Un projet d’intérêt général

Au fil du temps, l’association, qui cultive sur des parcelles mi-privées (mises à disposition gracieusement), mi-publiques (louées par la mairie), s’est structurée. En plein arrachage de poireaux, Julien Gallo, habitant du coin, en fut bénévole avant d’en devenir, il y a un mois, salarié, maraîcher et animateur. « Je propose des ateliers au fil des saisons. En ce moment, c’est semis et repiquage… Pour les adhérents, les jeunes d’ici, de l’Institut médico-éducatif. On jardine, on se confie, on oublie les problèmes, le handicap… Ici, c’est un endroit anachronique comme il en faudrait dans tous les quartiers. Seule la clochette du tram me rappelle qu’on est en ville », sourit-il en amenant sa récolte vers la nouvelle cuisine de la ferme.

Une table solidaire et locale

Au fourneau, il y a Noura Agoudjil, la cinquantaine, elle aussi embauchée depuis peu après être passé par les cuisines d’un étoilé niçois. Secondée par Chantal, bénévole niçoise de 40 ans son aînée, elle a pris possession de la nouvelle cuisine, créée grâce à des fonds France Relance décrochés il y a 3 ans. « On a répondu à un appel à projet sur l’alimentation saine, locale et solidaire… et ça a marché! », se pince encore Stéphane. De ces 85.000 euros, l’asso a fait germer du sens, au service du collectif toujours.

Avec son projet « De la terre à l’assiette », elle propose désormais à ses adhérents de transformer sur place les produits de la ferme ou de bénéficier de repas, à 5 euros ou gratuit, en échange de bons et loyaux services au jardin. « Je n’en ai rien à faire d’avoir des gens qui se pointent à la saison des tomates pour remplir leur panier. Ici, on peut adhérer gratuitement en échange de temps.

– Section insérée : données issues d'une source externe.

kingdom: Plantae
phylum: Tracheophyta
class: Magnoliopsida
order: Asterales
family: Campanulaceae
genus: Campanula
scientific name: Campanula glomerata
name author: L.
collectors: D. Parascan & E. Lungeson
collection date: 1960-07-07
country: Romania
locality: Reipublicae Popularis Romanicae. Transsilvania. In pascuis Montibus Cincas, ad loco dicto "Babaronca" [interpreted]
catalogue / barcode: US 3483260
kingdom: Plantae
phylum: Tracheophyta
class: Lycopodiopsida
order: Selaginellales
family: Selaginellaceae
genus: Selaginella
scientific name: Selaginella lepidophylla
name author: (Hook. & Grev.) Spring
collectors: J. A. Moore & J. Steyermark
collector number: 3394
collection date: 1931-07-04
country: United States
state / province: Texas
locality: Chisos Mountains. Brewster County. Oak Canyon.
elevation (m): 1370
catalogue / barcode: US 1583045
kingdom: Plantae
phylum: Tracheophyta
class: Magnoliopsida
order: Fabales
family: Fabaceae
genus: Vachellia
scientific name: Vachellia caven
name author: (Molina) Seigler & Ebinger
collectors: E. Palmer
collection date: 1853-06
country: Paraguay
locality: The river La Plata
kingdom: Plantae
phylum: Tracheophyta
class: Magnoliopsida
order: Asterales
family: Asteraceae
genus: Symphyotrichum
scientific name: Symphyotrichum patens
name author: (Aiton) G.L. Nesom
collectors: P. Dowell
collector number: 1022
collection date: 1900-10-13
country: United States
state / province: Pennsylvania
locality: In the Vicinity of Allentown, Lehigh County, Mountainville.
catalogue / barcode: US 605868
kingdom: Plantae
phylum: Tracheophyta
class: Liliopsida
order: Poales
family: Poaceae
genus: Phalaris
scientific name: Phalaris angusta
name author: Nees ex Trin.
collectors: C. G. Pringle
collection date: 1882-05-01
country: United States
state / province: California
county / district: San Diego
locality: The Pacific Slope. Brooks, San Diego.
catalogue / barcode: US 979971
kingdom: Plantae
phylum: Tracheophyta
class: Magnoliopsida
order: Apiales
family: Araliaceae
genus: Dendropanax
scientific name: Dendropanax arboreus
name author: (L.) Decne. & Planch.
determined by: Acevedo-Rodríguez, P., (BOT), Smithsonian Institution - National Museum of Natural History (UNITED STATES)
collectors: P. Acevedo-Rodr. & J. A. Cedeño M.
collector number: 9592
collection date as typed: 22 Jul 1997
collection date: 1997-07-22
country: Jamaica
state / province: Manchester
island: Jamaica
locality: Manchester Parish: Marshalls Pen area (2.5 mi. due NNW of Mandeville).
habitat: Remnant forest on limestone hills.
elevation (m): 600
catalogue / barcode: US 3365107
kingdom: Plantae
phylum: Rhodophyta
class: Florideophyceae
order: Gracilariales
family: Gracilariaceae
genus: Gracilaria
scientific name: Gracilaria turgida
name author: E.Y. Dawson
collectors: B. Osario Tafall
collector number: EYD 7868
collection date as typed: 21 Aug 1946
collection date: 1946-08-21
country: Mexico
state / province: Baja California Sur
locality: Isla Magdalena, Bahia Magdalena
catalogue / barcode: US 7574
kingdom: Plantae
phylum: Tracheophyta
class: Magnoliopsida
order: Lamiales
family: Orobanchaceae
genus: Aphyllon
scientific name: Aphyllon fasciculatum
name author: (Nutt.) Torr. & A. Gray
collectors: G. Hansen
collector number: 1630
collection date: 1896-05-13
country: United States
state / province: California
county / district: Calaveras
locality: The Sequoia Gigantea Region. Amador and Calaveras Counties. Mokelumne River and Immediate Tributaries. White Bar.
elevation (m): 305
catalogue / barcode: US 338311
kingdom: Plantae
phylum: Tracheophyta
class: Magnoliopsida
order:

De là naît le lien social et intergénérationnel qui sert le projet », martèle Stéphane. Avec ces (délicieux) menus en circuit court, aussi servis sur réservation (1) aux non-adhérents, de 10 à 15 euros, le lieu engagé vise l’autonomie financière. « Pour prouver qu’une ferme urbaine, même sur la Côte, même au prix du foncier, peut perdurer. » Et faire triompher le bon sens paysan au cœur des villes.